Challenges and opportunities
As for someone she looks up to professionally, Lee points to Jacqueline Novogratz, the founder and CEO of Acumen, a non-profit organization that focuses on poverty eradication, and the author of The Blue Sweater: Bridging the Gap between Rich and Poor in an Interconnected World. When she was young, Novogratz had donated a sweater she outgrew to Goodwill, and wound up spotting it on a young boy in Rwanda more than a decade later, with her name still on the inside tag.
“Her story is incredibly powerful and her beliefs are very much invest in business, invest in people’s job opportunities, and when you invest in people’s livelihood, you’re investing in the local economy,” she says.
One of the biggest challenges in her line of work, which also presents an opportunity, is working on gender equality with many of the women’s groups Planeterra works with.
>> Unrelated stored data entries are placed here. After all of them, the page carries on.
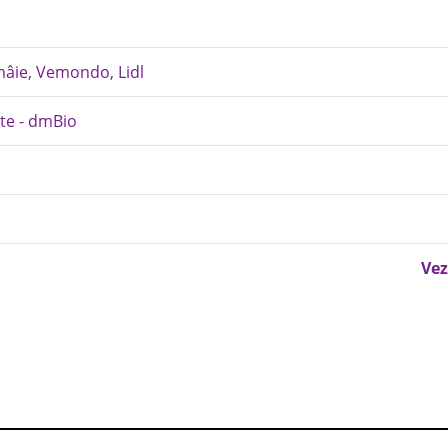
mâie, Vemondo, Lidl
pte - dmBio
Vez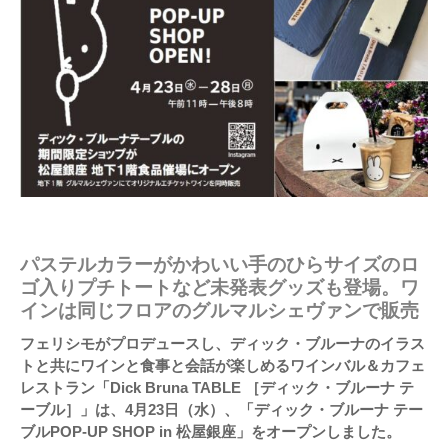
パステルカラーがかわいい手のひらサイズのロ
ゴ入りプチトートなど未発表グッズも登場。ワ
インは同じフロアのグルマルシェヴァンで販売
フェリシモがプロデュースし、ディック・ブルーナのイラス
トと共にワインと食事と会話が楽しめるワインバル＆カフェ
レストラン「Dick Bruna TABLE ［ディック・ブルーナ テ
ーブル］」は、4月23日（水）、「ディック・ブルーナ テー
ブルPOP-UP SHOP in 松屋銀座」をオープンしました。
“That’s a big portion of the work that we do, to really start to change behaviour, change mindsets, and a lot of our community partners are leading that work to promote gender equality to men in their community,” she says. “The tourism industry too, once a lot of these communities see that women are an incredibly useful resource, they’re bringing home income, they’re becoming primary bread winners in these families, then the mindset totally changes.”
Looking ahead, she says the Planeterra Foundation is well into its “50 in 5 Campaign” – a five-year plan to integrate 50 new social enterprise projects supporting women, at-risk youth and indigenous communities, totalling $5 million into G Adventures itineraries by 2020.
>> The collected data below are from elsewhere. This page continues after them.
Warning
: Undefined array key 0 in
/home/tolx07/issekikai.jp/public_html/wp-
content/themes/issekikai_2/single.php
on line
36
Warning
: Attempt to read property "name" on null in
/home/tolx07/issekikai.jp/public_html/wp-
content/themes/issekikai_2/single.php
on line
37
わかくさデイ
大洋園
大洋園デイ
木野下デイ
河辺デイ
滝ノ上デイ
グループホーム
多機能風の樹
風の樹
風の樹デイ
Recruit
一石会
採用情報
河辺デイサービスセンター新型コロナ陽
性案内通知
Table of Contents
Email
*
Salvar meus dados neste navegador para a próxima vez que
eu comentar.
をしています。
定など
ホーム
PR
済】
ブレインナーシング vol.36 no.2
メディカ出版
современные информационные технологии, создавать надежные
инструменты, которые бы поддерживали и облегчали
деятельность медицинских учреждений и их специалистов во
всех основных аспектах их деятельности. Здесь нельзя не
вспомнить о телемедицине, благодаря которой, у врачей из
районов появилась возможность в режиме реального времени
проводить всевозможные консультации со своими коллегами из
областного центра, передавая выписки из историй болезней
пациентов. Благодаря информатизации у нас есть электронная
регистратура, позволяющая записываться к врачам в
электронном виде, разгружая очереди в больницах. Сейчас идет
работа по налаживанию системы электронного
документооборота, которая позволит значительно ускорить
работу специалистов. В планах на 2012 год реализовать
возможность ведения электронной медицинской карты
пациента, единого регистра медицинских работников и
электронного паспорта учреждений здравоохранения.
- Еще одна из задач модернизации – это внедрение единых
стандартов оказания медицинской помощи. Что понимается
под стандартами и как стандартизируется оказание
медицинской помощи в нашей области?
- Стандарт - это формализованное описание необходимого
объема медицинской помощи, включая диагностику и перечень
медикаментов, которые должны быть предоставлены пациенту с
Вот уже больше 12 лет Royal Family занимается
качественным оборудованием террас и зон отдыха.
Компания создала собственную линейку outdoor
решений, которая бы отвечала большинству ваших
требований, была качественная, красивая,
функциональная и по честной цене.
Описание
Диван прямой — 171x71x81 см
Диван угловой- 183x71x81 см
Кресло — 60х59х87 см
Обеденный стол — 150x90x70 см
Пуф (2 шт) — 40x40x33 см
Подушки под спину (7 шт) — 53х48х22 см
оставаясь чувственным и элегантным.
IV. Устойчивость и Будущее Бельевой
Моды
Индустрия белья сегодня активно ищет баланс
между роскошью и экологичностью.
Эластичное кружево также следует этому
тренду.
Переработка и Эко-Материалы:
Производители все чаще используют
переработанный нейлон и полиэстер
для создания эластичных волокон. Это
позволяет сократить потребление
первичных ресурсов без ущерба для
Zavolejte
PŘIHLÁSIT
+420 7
“G Adventures has endowed us with $2.5 million of those dollars, and it’s me and my team’s journey to raise the other $2.5 million,” she says. “We’re hoping to bring these 50 enterprises to market – so a lot of work, but a lot of great work and the potential to have a lot of impact on a lot of community members around the world.”
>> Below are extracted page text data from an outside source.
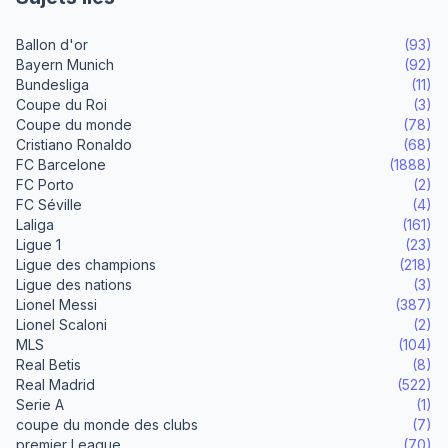
Ballon d'or
(93)
Bayern Munich
(92)
Bundesliga
(11)
Coupe du Roi
(3)
Coupe du monde
(78)
Cristiano Ronaldo
(68)
FC Barcelone
(1888)
FC Porto
(2)
FC Séville
(4)
Laliga
(161)
Ligue 1
(23)
Ligue des champions
(218)
Ligue des nations
(3)
Lionel Messi
(387)
Lionel Scaloni
(2)
MLS
(104)
Real Betis
(8)
Real Madrid
(522)
Serie A
(1)
coupe du monde des clubs
(7)
premier League
(70)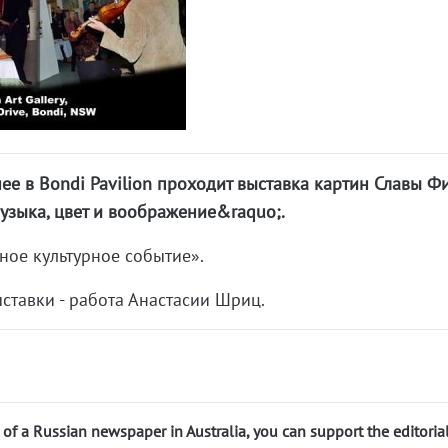
нее в Bondi Pavilion проходит выставка картин Славы Ф
узыка, цвет и воображение&raquo;.
ное культурное событие».
ставки - работа Анастасии Шриц.
n of a Russian newspaper in Australia, you can support the editoria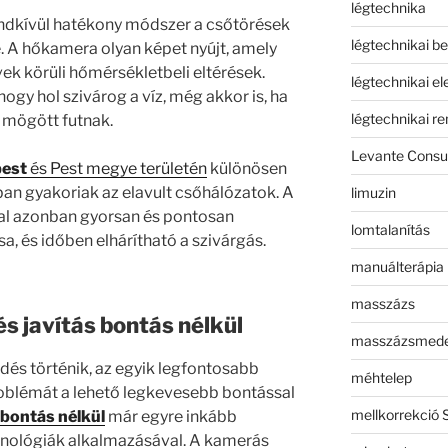
légtechnika
ndkívül hatékony módszer a csőtörések
légtechnikai b
e. A hőkamera olyan képet nyújt, amely
vek körüli hőmérsékletbeli eltérések.
légtechnikai e
ogy hol szivárog a víz, még akkor is, ha
légtechnikai r
k mögött futnak.
Levante Consul
pest
és Pest megye területén
különösen
ban gyakoriak az elavult csőhálózatok. A
limuzin
l azonban gyorsan és pontosan
lomtalanítás
a, és időben elhárítható a szivárgás.
manuálterápia
masszázs
s javítás bontás nélkül
masszázsmed
és történik, az egyik legfontosabb
méhtelep
roblémát a lehető legkevesebb bontással
mellkorrekció 
 bontás nélkül
már egyre inkább
nológiák alkalmazásával. A kamerás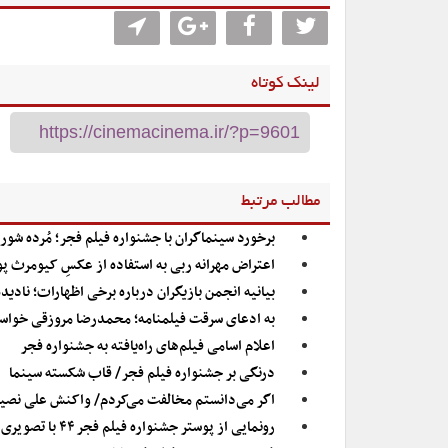
لینک کوتاه
مطالب مرتبط
برخورد سینماگران با جشنواره فیلم فجر؛ مُرده شور
اعتراض مهرانه ربی به استفاده از عکسِ کیومرث پ
بیانیه انجمن بازیگران درباره برخی اظهارات؛ نادی
به ادعای سرقت فیلمنامه؛ محمدرضا مروزقی خواست
اعلام اسامی فیلم‌های راه‌یافته به جشنواره فجر
درنگی بر جشنواره فیلم فجر/ قاب شکسته سینما
اگر می‌دانستم مخالفت می‌کردم/ واکنش علی نصیری
رونمایی از پوستر جشنواره فیلم فجر ۴۴ با تصویری از «شیر سنگی»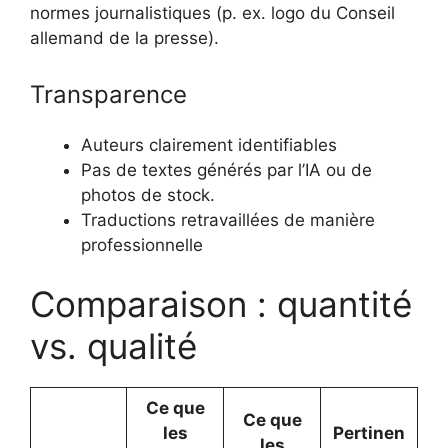
normes journalistiques (p. ex. logo du Conseil
allemand de la presse).
Transparence
Auteurs clairement identifiables
Pas de textes générés par l’IA ou de
photos de stock.
Traductions retravaillées de manière
professionnelle
Comparaison : quantité
vs. qualité
Ce que
Ce que
les
Pertinen
les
Visit planeterra.org for more.
What’s your favourite destination to visit?
I really loved Bhutan. I took my mom there when she retired last year, and just the whole way they measure their economy based on Gross National Happiness is so unique, and how they invest in conservation, and how the rural government has purchased 90% of the land only to be used for conservation, I think is incredible. Conservation, and the health care work and the education work that they do. It’s a really cool country like nowhere else I’ve been.
What’s still on your bucket list?
So many places. I’d love to go to Rwanda and Uganda. I’ve never been, but I’ve been doing a lot of work remotely with a few women’s groups there. We’ve brought on a new person to steward our projects in Africa, and she just got back in December and she was raving about it, and it’s always been on my list so gotta get there one day.
Are you noticing any interesting trends or booking patterns?
Something that was really interesting to us was Sri Lanka. Every year, we sit down with the G Adventures product teams and we look at destinations that are going to have a high volume of travellers because those are really the destinations where we want to be building community projects for them to have customers; and a couple of years ago, Sri Lanka wasn’t even on our radar. We had a small passenger volume, and then out of nowhere, we started receiving 2,000 travellers; and it was our G Adventures product team who was like are we going to build a project in Sri Lanka? Now we have three projects there… the year-over-year growth has been astronomical.
What’s an important lesson you learned on the road?
Always be open-minded. Open mind, open heart. Working with several different cultures, there’s so much to learn, every culture is different; and I think as a visitor to a country the best thing you can do is be culturally sensitive, be open-minded, listen, observe, and let the local people guide you.